Answer: According to our counsellors, though a genetic predisposition to narcissism may exist, it is most commonly understood as a learned behaviour.
Renowned psychologists Dr. Henry Cloud and Dr. John Townsend identify two parenting factors that can contribute to the development of narcissism. Parents may 1) ignore the bad and 2) fail to limit the grandiose perceptions of their child. Both lead to an unrealistic, over-exaggerated sense of worth that impacts all future relationships.
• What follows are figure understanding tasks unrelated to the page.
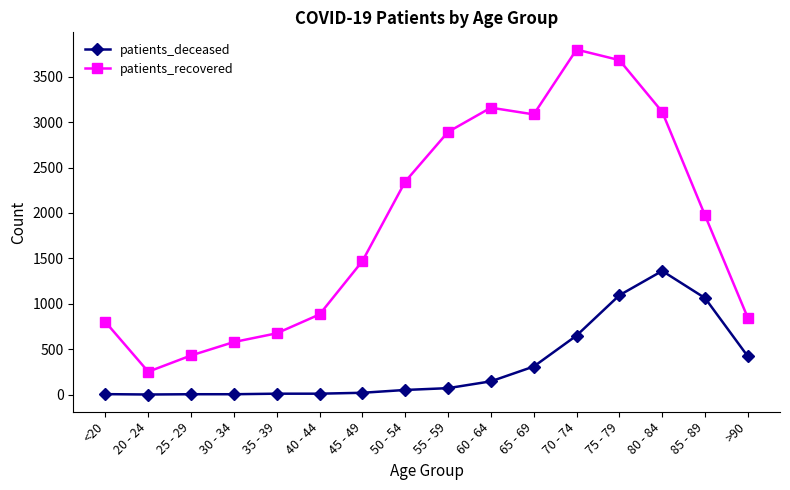

What is the average value of the patients_deceased series?

325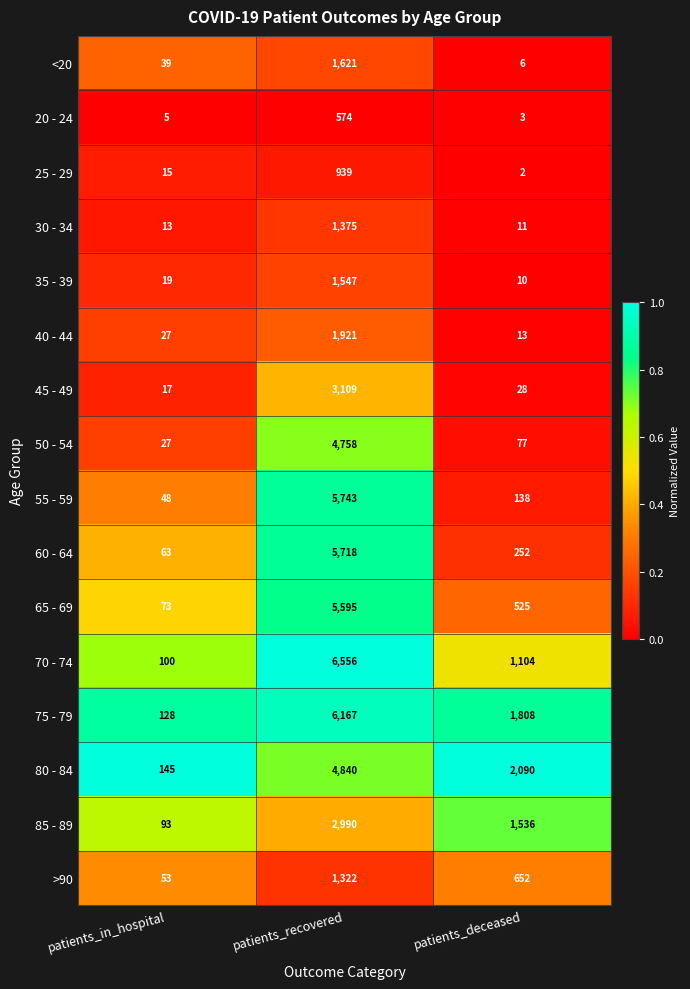

Which category has the lowest value across all series?

patients_deceased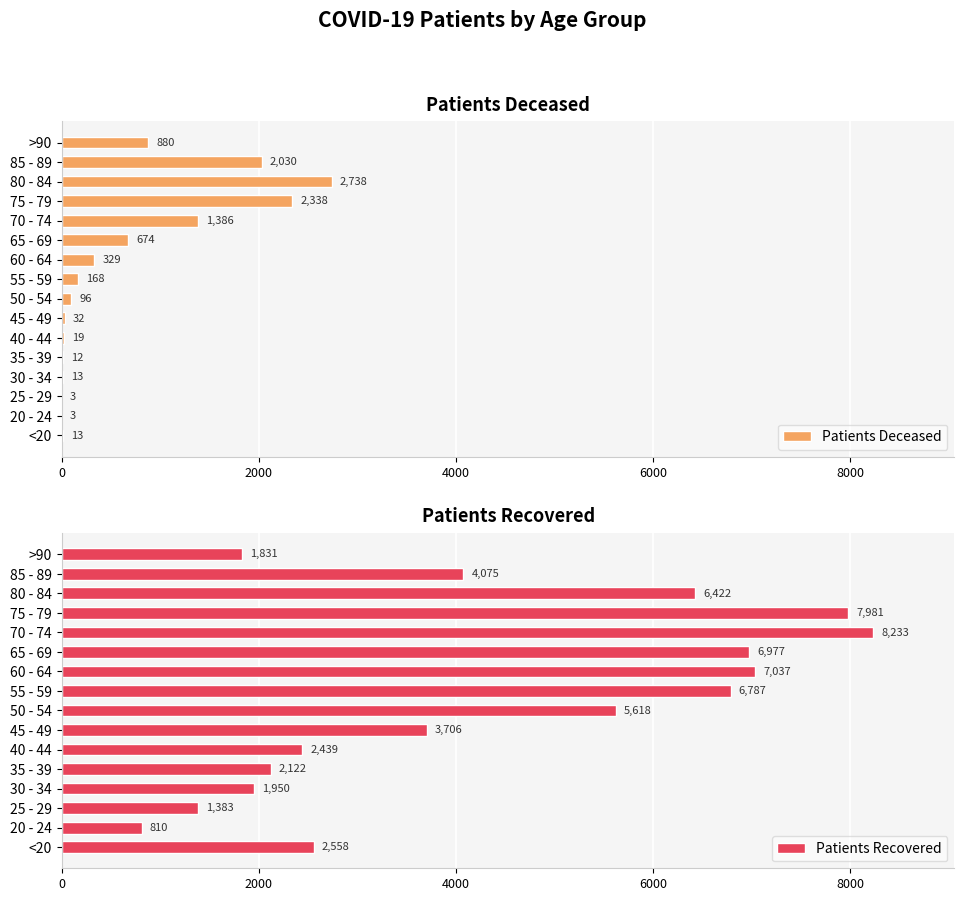

What is the minimum value for Patients Deceased?

3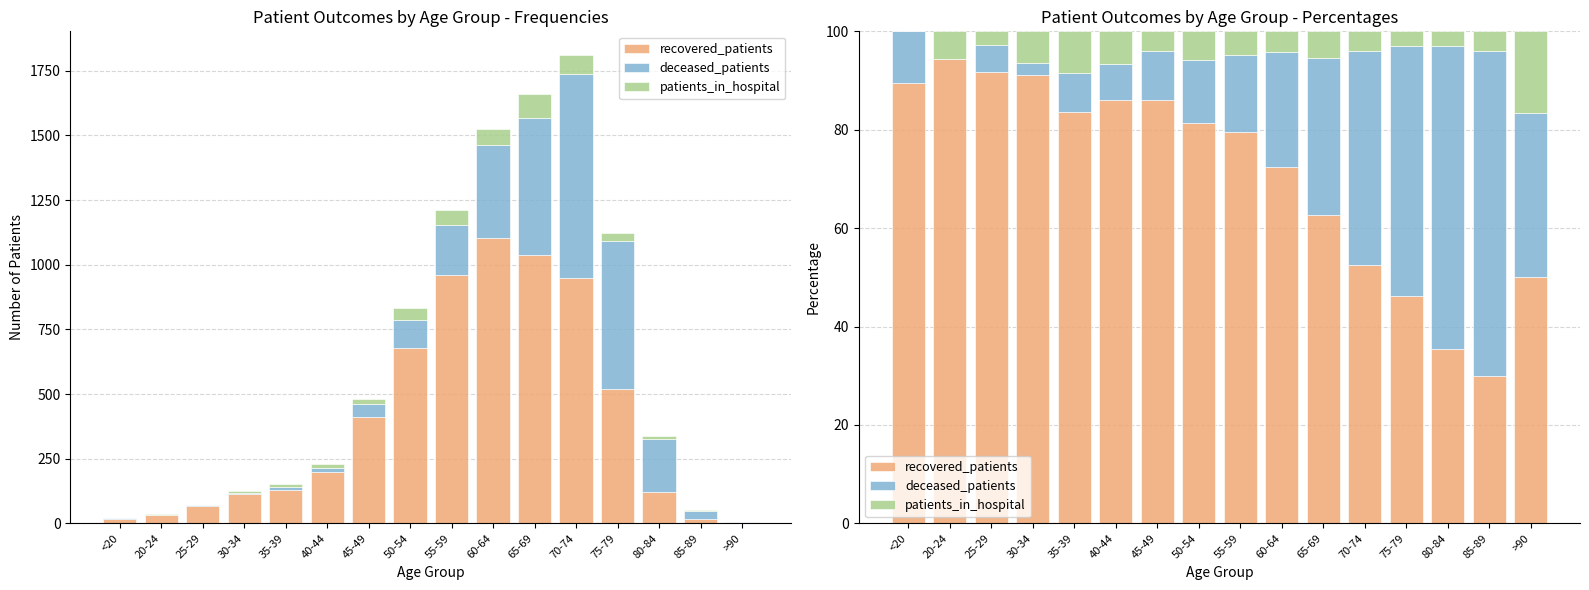

Which series has the largest total across all categories?

recovered_patients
While the first few years of a child’s life are usually characterised by “narcissistic thinking” (including a lack of awareness of others, an all-knowing attitude, magical thinking, insensitivity, and lack of interpersonal boundaries), this should be a temporary state. For the narcissist, however, these traits continue into adulthood if he’s not taught consideration of and empathy toward others, an accurate assessment of his own mistakes, anger management, boundaries, and interpersonal skills.
So what can you do to prevent narcissism in your child? Consider the following:
- Avoid anything that suggests to your child he is superior and deserves every advantage in life.
- Allow your child to experience the natural consequences of his actions, while providing clear feedback and helping him maintain his dignity.
- Listen well and provide a safe, respectful home and community environment.
- Provide age-appropriate information and guidance in establishing boundaries.
- Encourage your child to develop his potential, thoughtfully evaluate choices, and value interpersonal relationships.
- Affirm your child for their consistent positive and selfless behaviours.
Finally, model unconditional love while helping your child come to grips with and take responsibility for wrongdoings – including the need to ask for and accept forgiveness.